Provenance with a Gendered Lens upon Jazz and Archives

As in the trail one can follow in the story of Lovie Austin, we learn that the archival remnants of lives structure what is knowable and how it is known. William Russell, for example, Sherrie Tucker's source for so much material about women musicians, was curator of the Hogan Jazz Archives from 1958-1965, but he was also a musician himself, a collector, and a record storeowner. Knowing all these things and more about him, one can better understand his collection, can work with it as that of one individual, and consider his aims, his limitations, and his biases.

Most importantly, when one looks at Tucker’s footnotes and those of other scholars, one begins on the trail leading to the provenance of materials. The first name in a footnote is the creator and the location of the materials can lead us to find the context of creation. Provenance is one of the most central of all archival principles.

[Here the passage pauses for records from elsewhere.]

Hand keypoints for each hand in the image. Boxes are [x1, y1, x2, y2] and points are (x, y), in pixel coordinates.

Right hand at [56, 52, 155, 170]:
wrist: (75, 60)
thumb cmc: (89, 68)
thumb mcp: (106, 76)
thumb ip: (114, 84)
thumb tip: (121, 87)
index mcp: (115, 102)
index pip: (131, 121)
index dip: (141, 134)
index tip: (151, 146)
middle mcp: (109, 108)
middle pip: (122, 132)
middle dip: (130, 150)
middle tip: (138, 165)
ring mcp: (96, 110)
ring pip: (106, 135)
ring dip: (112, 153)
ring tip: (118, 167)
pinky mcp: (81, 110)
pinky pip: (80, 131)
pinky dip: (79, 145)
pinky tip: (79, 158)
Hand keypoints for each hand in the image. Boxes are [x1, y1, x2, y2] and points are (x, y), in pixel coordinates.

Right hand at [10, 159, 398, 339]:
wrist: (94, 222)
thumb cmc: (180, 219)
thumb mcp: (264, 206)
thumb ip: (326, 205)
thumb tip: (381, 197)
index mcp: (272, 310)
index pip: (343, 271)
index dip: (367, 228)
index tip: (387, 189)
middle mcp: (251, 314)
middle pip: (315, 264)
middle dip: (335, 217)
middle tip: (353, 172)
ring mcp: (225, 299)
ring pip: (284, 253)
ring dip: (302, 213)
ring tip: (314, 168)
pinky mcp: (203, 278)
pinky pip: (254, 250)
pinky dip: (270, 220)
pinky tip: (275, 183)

Provenance embodies the need to know the individual, family, or organization that created or received the items in a collection. The principle of provenance or respect des fonds dictates that records of different origins (provenance) be kept separate to preserve their integrity.

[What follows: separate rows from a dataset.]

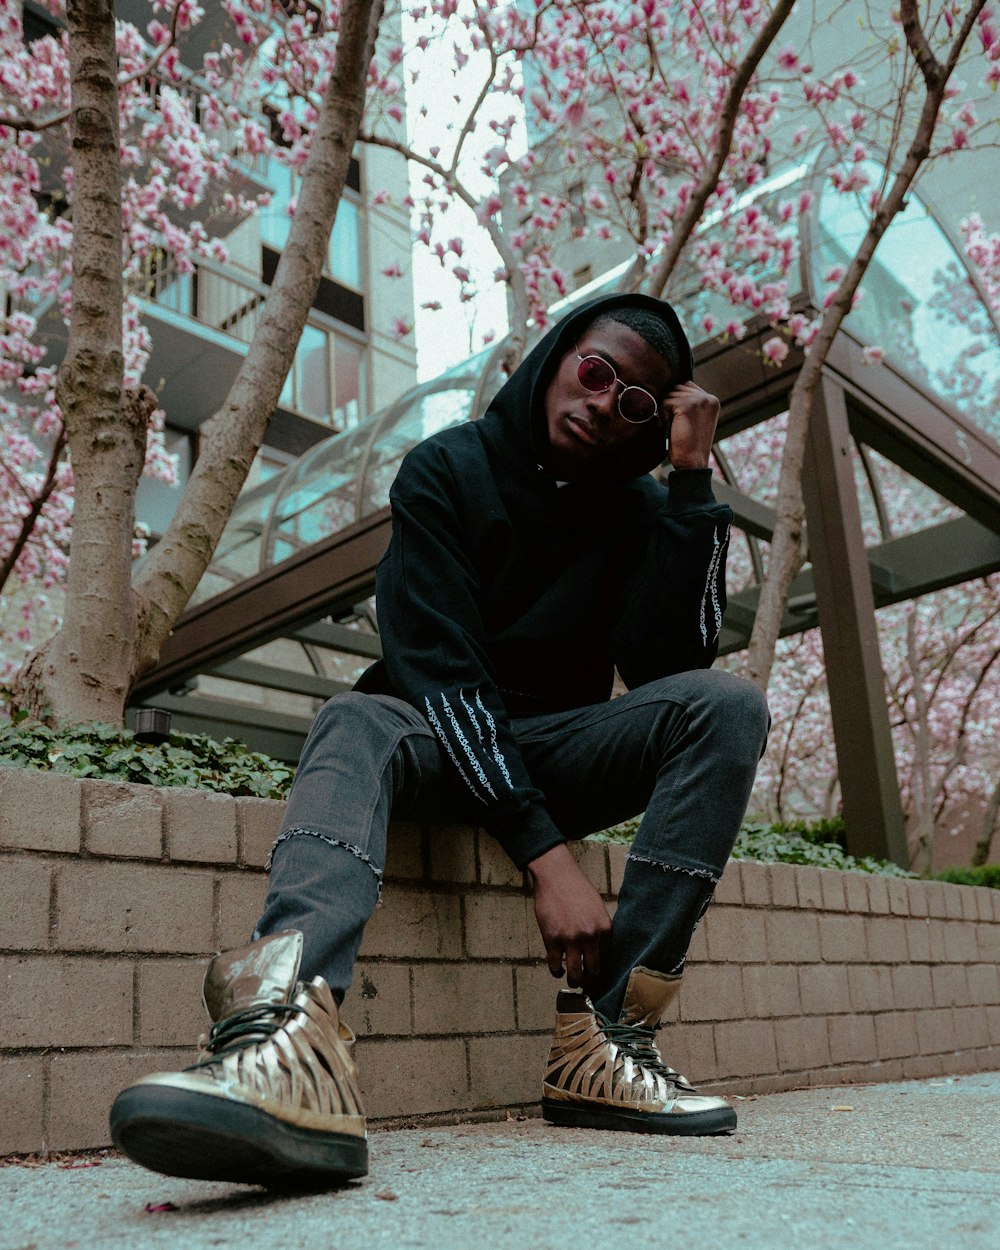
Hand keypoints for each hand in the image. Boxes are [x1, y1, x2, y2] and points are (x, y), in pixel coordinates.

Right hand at [527, 843, 611, 993]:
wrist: (557, 876)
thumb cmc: (578, 890)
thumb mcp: (598, 909)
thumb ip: (600, 930)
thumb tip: (599, 953)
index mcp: (605, 929)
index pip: (607, 961)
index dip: (603, 974)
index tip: (598, 980)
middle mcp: (590, 936)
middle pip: (594, 972)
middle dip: (591, 984)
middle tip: (588, 989)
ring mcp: (570, 939)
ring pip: (575, 974)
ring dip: (574, 982)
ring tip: (573, 982)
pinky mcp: (552, 939)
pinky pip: (555, 965)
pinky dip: (556, 972)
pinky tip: (558, 970)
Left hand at [664, 381, 719, 470]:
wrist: (692, 462)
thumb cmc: (690, 444)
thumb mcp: (696, 419)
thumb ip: (691, 404)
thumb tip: (671, 389)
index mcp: (712, 401)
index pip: (687, 386)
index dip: (677, 399)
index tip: (680, 418)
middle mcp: (708, 398)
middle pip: (677, 388)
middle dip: (671, 405)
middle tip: (677, 424)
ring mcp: (698, 400)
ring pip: (669, 395)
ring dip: (666, 410)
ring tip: (675, 426)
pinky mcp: (687, 406)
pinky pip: (664, 403)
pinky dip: (663, 416)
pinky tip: (672, 428)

Russell understood that to be remembered requires documentation, requires even the oddly sounding “written-ness.” Feminist scholars working with archival collections look also to other aspects of provenance, such as the bystanders who might be present in the creation of archival materials. Tucker built upon the partially obscured context of William Russell’s sources by asking other questions beyond who are the women in jazz. She asked, in part, and asks others to continuing asking, about the sounds, instruments, and musical activities considered appropriate for women at a particular time and place. She wants to know more about musical activities considered appropriate for men and women; about "norms" in musical cultures differing across race, ethnicity, class, religion, neighborhood, or other social factors.

This gendered lens on women in jazz visualizes for others the idea that women singers and piano players had more traditional roles than did other women jazz musicians. Especially as piano players, they assumed a role long thought appropriate for women in the churches, parlors, and other private gatherings. Archives too distinguish, as we have seen, between public and private roles. Recordkeepers in the public realm are more apt to be men and in the private realm more apt to be women.